START Material provided

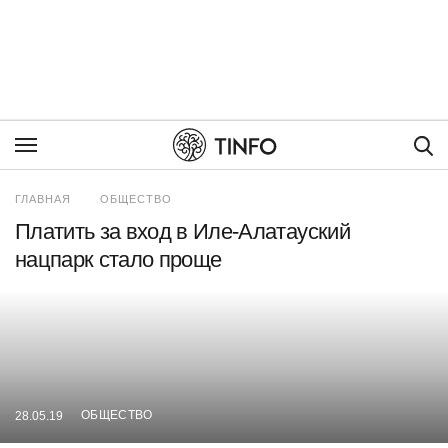
Пои
ГЛАВНАЯ
ОБЩЕСТВО
Платить за вход в Иле-Алатауский
нацпарк стало проще
ОБЩЕСТВО
28.05.19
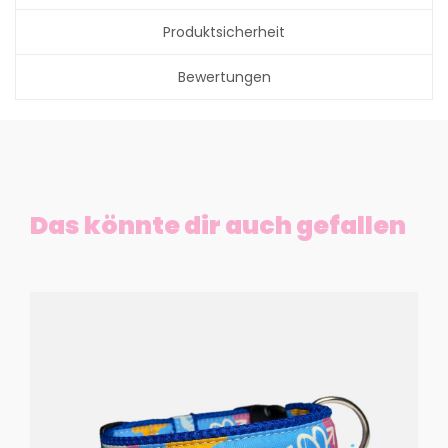
Produktsicherheit
Bewertungen
Das könnte dir auch gefallen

END Material provided

● **Required action**
In the copy, include no pictures; transcribe every record above verbatim.

● **Written response**
Пои
ГЛАВНАЯ
ОБЩЕСТВО
Платить за вход в Иле-Алатауский
нацпарк стало проще
ОБЩЕСТВО
28.05.19
Produktsicherheit
Bewertungen
Das könnte dir auch gefallen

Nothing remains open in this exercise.